Mr Pezzullo explained the actual funding for Operation Sovereign Borders was determined by ministers one year ahead based on need, which meant figures three years ahead were not meaningful.

"What happens at every MYEFO … and I've been confident and lucky nine times over with four treasurers – is there's an adjustment made to Operation Sovereign Borders," he said.

"Governments always, in my experience, consider very carefully propositions that come forward to shore up and reinforce the Border Force's maritime capabilities … I could go back over 10 budgets, whether it's Treasurer Hockey or Treasurer Morrison or Treasurer Frydenberg, and the estimate beyond the immediate appropriation year [is lower]."

In other words, the budget always makes it look like a cut is coming, but it never does, because the Border Force ultimately gets what it says it needs from Coalition and Labor governments alike.

(Mr Pezzullo was sacked last year after the revelation of texts he exchanged with a Liberal party operative.)

Mr Dutton has also suggested the government "suspended or cancelled surveillance flights".

In estimates last October, officials confirmed there had been a six per cent decrease in sea patrols and a 14 per cent decrease in air patrols undertaken by the Border Force this year compared to last year.

But officials said this was due to pilot shortages, a spike in staff illnesses, and the growing maintenance requirements of an ageing fleet.
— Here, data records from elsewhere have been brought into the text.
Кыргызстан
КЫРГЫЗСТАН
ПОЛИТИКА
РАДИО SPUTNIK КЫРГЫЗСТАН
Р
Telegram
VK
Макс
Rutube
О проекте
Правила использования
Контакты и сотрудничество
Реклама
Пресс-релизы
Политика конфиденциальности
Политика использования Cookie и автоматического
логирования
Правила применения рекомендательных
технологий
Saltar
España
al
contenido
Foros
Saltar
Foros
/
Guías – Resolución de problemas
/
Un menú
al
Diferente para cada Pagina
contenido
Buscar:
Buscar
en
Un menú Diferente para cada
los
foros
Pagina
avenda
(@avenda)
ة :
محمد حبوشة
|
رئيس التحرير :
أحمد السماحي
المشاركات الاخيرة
They also noted the shortfall in Border Force patrols had been adequately mitigated with the help of Defence.

Australian Border Force officers interviewed the group of men who arrived in Western Australia on Friday.(ABC News: Andrew Seabourne)

Temporary visas

Mr Dutton's claim about visas relates to the government's abolition of Temporary Protection Visas.

These visas have no direct relevance to present-day boat arrivals – they were used for those who arrived prior to Operation Sovereign Borders in 2013 but had long since become obsolete. They would not have been used for last week's arrivals even if they still existed.

But Mr Dutton said the significance was symbolic. He argued it would allow people smugglers to convince desperate asylum seekers the risk of a journey was worth taking.

"The temporary protection visa is a very important part of telling those people who want to pay money in tragic circumstances to get on a boat, that they won't get a permanent outcome," he said.

"The people smugglers look at that and they package it up in a social media message on their Facebook pages and Twitter feeds, and they email it out to people that they know are willing to pay money to get and say, 'look … eventually in Australia, you'll get out into the community'. It's all that layer upon layer of weakness."

This vibes-based assessment is harder to quantify. It also cuts both ways.

In a statement on Friday, Rear Admiral Brett Sonter, the commander of Operation Sovereign Borders, said "alternate narratives" that portrayed Australia's policies as weak would themselves encourage people smugglers.

This clear allusion to the opposition has been picked up by the prime minister, who said Mr Dutton was himself "sending a message to people smugglers that he somehow is a cheer squad for them. The truth is, Operation Sovereign Borders has remained in place".